“I always try to separate the person from the problem. It’s really important, particularly with addiction, because it’s so easy to take on the stigmas about being an addict in our world, and taking that on that doesn’t actually help you heal.”
Roeber honed his particular brand of therapy during his internships as a student at BC. He provided one-on-one therapy to men with substance use disorder at the High Point Treatment Center in Brockton, Massachusetts, during his first experiential learning opportunity, working to incorporate narrative therapy into their sessions. “What if we start trying to play with these stories about ourselves and see if that’s helpful for folks?” Roeber recalled thinking. “So I began to dabble in this work, experimenting with externalizing relationships with addiction.”

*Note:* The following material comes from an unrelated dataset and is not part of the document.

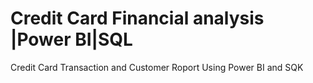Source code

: # Credit Card Financial analysis |Power BI|SQL
Credit Card Transaction and Customer Roport Using Power BI and SQK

His second internship, at the Suffolk County Jail in Boston, gave him the space to work with inmates and focus on the humanity of incarcerated people. He made clinical assessments, ran a group therapy session, and worked with individuals in the segregation unit. “We often define people in a correctional facility by the reason they’re there,” said Roeber. “And we have to be careful about trying to maintain that this is a person and that they have their own autonomy, agency, and dignity.”
His curriculum in the HARP program now includes a unit on neuroscience and how heroin use can rewire the brain. He credited BCSSW associate professor Jessica Black with helping him understand how the brain works and said that his lessons incorporate videos that Black sent him for the program.
“We talk about why people do certain things underneath the influence of these drugs, why withdrawals happen, and why there’s significant long term impacts of drug use,” said Roeber, who took every course Black taught at BC. “I kind of go from a basic level of having fun learning about what the brain can do to how drugs actually affect it.”
He acknowledged that the film crew initially distracted him as he worked with the inmates in the HARP program. But he got more comfortable with the cameras over time and even used his knowledge of broadcast journalism to suggest a few places for the producer to shoot some footage. He said he wanted to help the crew tell an accurate and thoughtful story while maintaining the confidentiality of the inmates, some of whom requested to share particularly personal details of their lives off camera.
“It’s hard not to think about the questions you’re asking and how the conversation is going when it’s being filmed,” he said. “But you have to push against that, keep operating in an authentic way, and keep moving forward.”